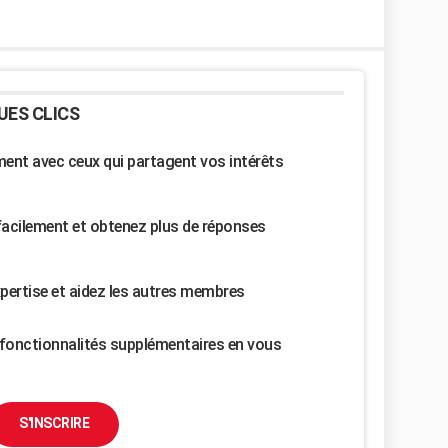
UES CLICS
nt avec ceux qui partagent vos intérêts
facilement et obtenez plus de réponses
pertise et aidez les autres membres
fonctionnalités supplémentaires en vous
S'INSCRIRE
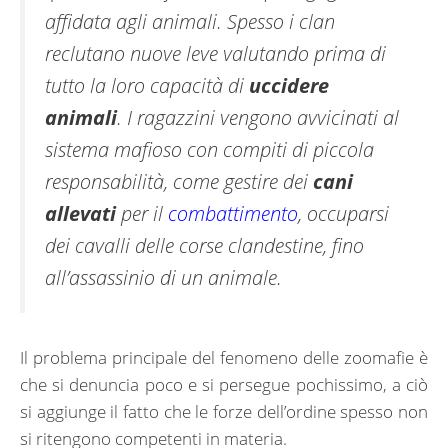
affidata agli animali. Spesso i clan
reclutano nuove leve valutando prima di
tutto la loro capacità di
uccidere
animali
. I ragazzini vengono avvicinati al
sistema mafioso con compiti di piccola
responsabilità, come gestire dei
cani
allevati
per il
combattimento
, occuparsi
dei cavalli delle corse clandestine, fino
all’assassinio di un animale.
Il problema principale del fenomeno delle zoomafie è
che si denuncia poco e si persegue pochissimo, a ciò
si aggiunge il fatto che le forze dell’ordine spesso non
si ritengono competenti in materia.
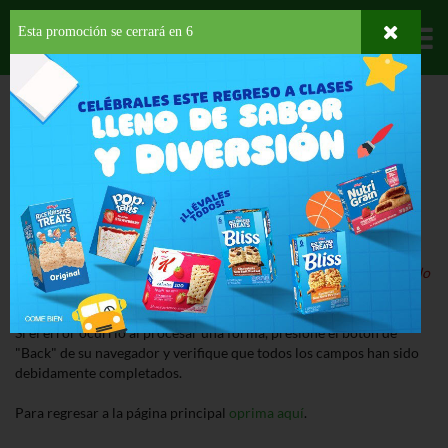
Esta promoción se cerrará en
6
Departamentos
HOME
ERROR
¡Lo Sentimos!
Nuestro sistema ha detectado un error al procesar la página.
Detalle del Error:
El producto que buscas está suspendido o ha sido
descontinuado.
Si el error ocurrió al procesar una forma, presione el botón de
"Back" de su navegador y verifique que todos los campos han sido
debidamente completados.
Para regresar a la página principal
oprima aquí
.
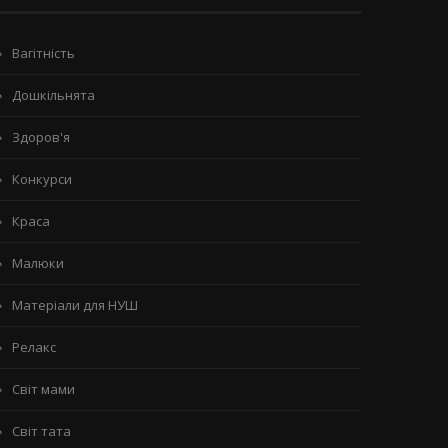
Вагітність
Дошкільнята
Здоров'я
Конкурси
Краса
Малюки
Матеріали для НУШ
Релакс
Світ мами
Світ тата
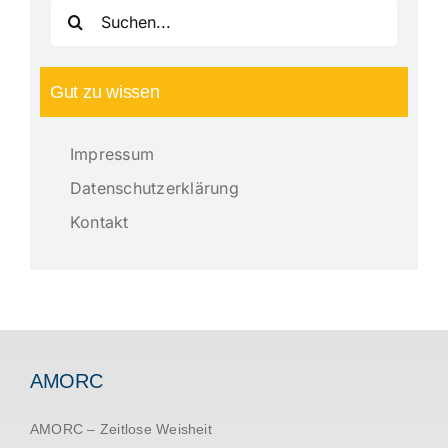
Suche
nach:
Gut zu wissen
Impressum
Datenschutzerklärung
Kontakt
AMORC
AMORC – Zeitlose Weisheit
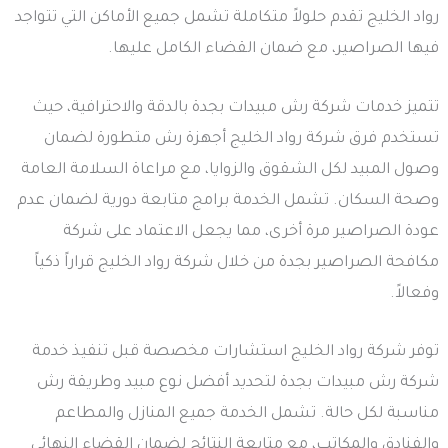
رواد الخليج تقدم حلولاً متكاملة تشمل جميع الأماكن التي تتواجد
فيها الصراصير، مع ضمان القضاء الكامل عليها.
تتميز خدمات شركة رش مبيدات بجدة بالدقة والاحترافية، حيث
تستخدم فرق شركة رواد الخليج أجهزة رش متطورة لضمان
وصول المبيد لكل الشقوق والزوايا، مع مراعاة السلامة العامة
وصحة السكان. تشمل الخدمة برامج متابعة دورية لضمان عدم
عودة الصراصير مرة أخرى، مما يجعل الاعتماد على شركة
مكافحة الصراصير بجدة من خلال شركة رواد الخليج قراراً ذكياً
وفعالاً.
توفر شركة رواد الخليج استشارات مخصصة قبل تنفيذ خدمة
شركة رش مبيدات بجدة لتحديد أفضل نوع مبيد وطريقة رش
مناسبة لكل حالة. تشمل الخدمة جميع المنازل والمطاعم
والفنادق والمكاتب، مع متابعة النتائج لضمان القضاء النهائي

------

◆ 任务要求 ◆
能否把从含有“Esta promoción se cerrará en”的那一行起、直到条目结尾的各行一字不差地抄写出来，首尾两行都包括在内？答案中不要包含图片。

◆ 练习答案 ◆
Esta promoción se cerrará en
6
Departamentos
HOME
ERROR
¡Lo Sentimos!
Nuestro sistema ha detectado un error al procesar la página.
Detalle del Error:
El producto que buscas está suspendido o ha sido
descontinuado.
Si el error ocurrió al procesar una forma, presione el botón de
"Back" de su navegador y verifique que todos los campos han sido
debidamente completados.
Para regresar a la página principal
oprima aquí
.
Вагітність
Дошкільнята
Здоров'я
Конкурси
Краса
Малюки
Матеріали для НУШ
Релакс
Світ мами
Світ тата
Suche
nach:
Gut zu wissen
Impressum
Datenschutzerklärung
Kontakt
AMORC
AMORC – Zeitlose Weisheit
رواد الخليج تقدم حلولاً متكاملة تشمل جميع الأماكن التي تتواجد
فيها الصراصير، مع ضمان القضاء الكامل عليها.
تتميز خدمات شركة رش مبيدات بجدة بالدقة والاحترافية، حيث
تستخدم فرق شركة رواد الخليج أجهزة رش متطورة لضمان
وصول المبيد لكل الشقوق والزوايا، مع مراعاة السلامة العامة
وصحة السكان. تشمل الخدمة برامج متابعة دورية لضمان عدم
عودة الصراصير مرة أخرى، مما يجعل الاعتماد على شركة
مكافحة الصراصير بجدة من خلال شركة رواد الخليج قراراً ذكياً
وفعالاً.
توفر شركة رواد الخليج استشارات مخصصة قبل تنفيذ خدمة
شركة رش مبيدات بجدة لتحديد أفضل نوع مبيد وطريقة رش
مناسبة لكل حالة. تشمل الخدمة جميع المنازل والمطاعم
والفنادق والمكاتب، مع متابعة النتائج لضمان القضاء النهائي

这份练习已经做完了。